En ocasiones uno tiene la suerte de conocer perros con el corazón que a muchas personas les falta. Este es el caso que hoy, tristemente me ocupa.

Hace poco tuvimos en mi casa la pérdida de Maus -pérdida dolorosa, muy dolorosa-. Hoy tuvimos que despedirnos de Hexe, la mejor perra que probablemente tendré (mejorando a las presentes) Ha sido todo un drama tomar la decisión. Hace un par de días le puse el collar y cogí la correa para bajármela al veterinario. Estaba decidido:

 

la perrilla sufría y había llegado el momento de evitarle más dolor. Cuando me vio aparecer con el collar y la correa empezó a dar los saltos que no ha podido dar durante dos meses (ha tenido un osteosarcoma muy agresivo en el fémur)

 

Os juro que no pude decidir por ella. Bajó las escaleras (tampoco antes podía) en un abrir y cerrar de ojos y cogió una pelota que había en el jardín. No pude creerlo: estaba allí, tumbada en el césped, retozando, disfrutando del sol, de mi compañía... y de su pelota (Maus también había hecho algo similar, pero no el día que bajé con ella al veterinario para terminar con aquella tortura de una vez por todas)

 

Como os explicaba: no pude hacerlo; era como si mi perra me estuviera diciendo: "todavía no, hoy no".

 

Y así lo hice. Le quité el collar, me guardé la correa en el bolsillo y me quedé con ella un buen rato al sol.

 

Pero hace un par de días empezó a tener otros problemas añadidos... Sufría fuertes diarreas y empezó a no querer comer (Hexe, que ha sido una perra glotona como ninguna y que incluso muy pachucha prestaba atención a lo que se cocía en la cocina -y nunca mejor dicho-) Nada le abría el apetito; teníamos de todo encima de la mesa: potitos, pollo cocido, arroz, pasta, latas de ID... Pero no quería comer. Una de las veces vimos sangre en las heces. Llamada inmediata a nuestros veterinarios, nueva medicación... Después de dos noches en vela, saliendo con ella al jardín cada hora y media llegó la mañana de hoy.

 

Y con ella la decisión: no puede sufrir más; no es justo.

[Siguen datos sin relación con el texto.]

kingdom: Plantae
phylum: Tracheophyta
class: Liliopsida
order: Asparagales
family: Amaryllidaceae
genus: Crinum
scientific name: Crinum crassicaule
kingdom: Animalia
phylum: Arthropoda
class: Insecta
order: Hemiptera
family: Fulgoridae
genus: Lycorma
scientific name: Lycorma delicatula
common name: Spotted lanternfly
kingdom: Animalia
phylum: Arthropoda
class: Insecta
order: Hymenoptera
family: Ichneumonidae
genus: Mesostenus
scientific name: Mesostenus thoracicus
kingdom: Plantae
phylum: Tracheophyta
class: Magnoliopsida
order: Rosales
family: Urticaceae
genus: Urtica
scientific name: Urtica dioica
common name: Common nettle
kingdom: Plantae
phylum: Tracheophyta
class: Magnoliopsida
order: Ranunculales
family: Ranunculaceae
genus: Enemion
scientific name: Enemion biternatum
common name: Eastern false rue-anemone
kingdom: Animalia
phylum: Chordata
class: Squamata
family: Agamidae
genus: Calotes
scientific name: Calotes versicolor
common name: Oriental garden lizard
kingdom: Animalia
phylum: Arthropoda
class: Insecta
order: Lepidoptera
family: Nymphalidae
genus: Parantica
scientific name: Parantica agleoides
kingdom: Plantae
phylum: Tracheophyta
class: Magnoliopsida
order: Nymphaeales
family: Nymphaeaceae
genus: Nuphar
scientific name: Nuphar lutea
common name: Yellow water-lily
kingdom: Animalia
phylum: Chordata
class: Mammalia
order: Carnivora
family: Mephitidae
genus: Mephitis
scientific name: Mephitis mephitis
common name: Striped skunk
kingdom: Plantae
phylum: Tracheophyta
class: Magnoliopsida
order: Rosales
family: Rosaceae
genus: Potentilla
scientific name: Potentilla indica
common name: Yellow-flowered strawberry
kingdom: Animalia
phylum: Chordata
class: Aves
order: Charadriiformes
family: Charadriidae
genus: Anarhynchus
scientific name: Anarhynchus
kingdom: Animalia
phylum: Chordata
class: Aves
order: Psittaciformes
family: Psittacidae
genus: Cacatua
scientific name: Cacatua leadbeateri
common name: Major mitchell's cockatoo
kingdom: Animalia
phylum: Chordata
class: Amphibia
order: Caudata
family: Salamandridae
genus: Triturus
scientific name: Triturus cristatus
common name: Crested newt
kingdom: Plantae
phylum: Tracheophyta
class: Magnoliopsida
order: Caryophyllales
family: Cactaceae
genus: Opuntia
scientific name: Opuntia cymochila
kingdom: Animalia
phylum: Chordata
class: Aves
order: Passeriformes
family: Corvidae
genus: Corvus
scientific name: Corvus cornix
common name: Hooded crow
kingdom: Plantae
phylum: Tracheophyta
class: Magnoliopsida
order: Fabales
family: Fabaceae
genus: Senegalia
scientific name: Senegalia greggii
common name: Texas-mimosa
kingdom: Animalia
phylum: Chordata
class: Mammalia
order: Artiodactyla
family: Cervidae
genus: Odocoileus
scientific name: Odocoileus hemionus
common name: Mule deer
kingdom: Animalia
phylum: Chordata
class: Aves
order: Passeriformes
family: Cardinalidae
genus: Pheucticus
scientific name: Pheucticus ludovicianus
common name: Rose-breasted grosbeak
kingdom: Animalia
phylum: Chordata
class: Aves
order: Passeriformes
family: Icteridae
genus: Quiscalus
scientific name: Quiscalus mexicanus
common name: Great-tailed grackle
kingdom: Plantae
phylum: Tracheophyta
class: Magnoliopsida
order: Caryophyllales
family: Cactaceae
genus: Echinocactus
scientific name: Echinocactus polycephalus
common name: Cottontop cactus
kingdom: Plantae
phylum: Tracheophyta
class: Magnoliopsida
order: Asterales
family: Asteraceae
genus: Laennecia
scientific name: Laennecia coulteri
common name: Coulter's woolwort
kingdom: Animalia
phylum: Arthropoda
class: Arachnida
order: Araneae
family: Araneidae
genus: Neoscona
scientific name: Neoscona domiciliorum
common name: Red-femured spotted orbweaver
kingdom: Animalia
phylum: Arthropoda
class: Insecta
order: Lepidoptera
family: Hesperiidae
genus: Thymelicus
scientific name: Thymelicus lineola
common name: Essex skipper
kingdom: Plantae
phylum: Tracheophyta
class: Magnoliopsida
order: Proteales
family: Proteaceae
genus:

Hasta su muerte ha sido un calvario (no le encontraban venas, pinchazos y más pinchazos con el consiguiente sufrimiento -el suyo, el nuestro y el de los veterinarios-)

 

Creo que lloraré la muerte de muy pocas personas como he llorado hoy la tuya, Hexe. Has sido la mejor perra que he conocido jamás: tu fidelidad, tu cariño, tu obediencia, tu equilibrio... Nunca diste un problema. JAMÁS. Has sido una perra diez, para todo, para todos, en todo. Hasta poco antes de dormirte para siempre me has lamido las manos y has disfrutado cada una de nuestras caricias. Quiero dejar de llorar, porque tú has sido la alegría, la fuerza, la energía, el amor y la raza. Pero hay algo que se me ha roto por dentro y no sé hacia dónde mirar para no verte, para no tener el tacto de tu manto, de tus orejas de seda entre mis dedos. Te quiero, Hexe; por siempre y para siempre.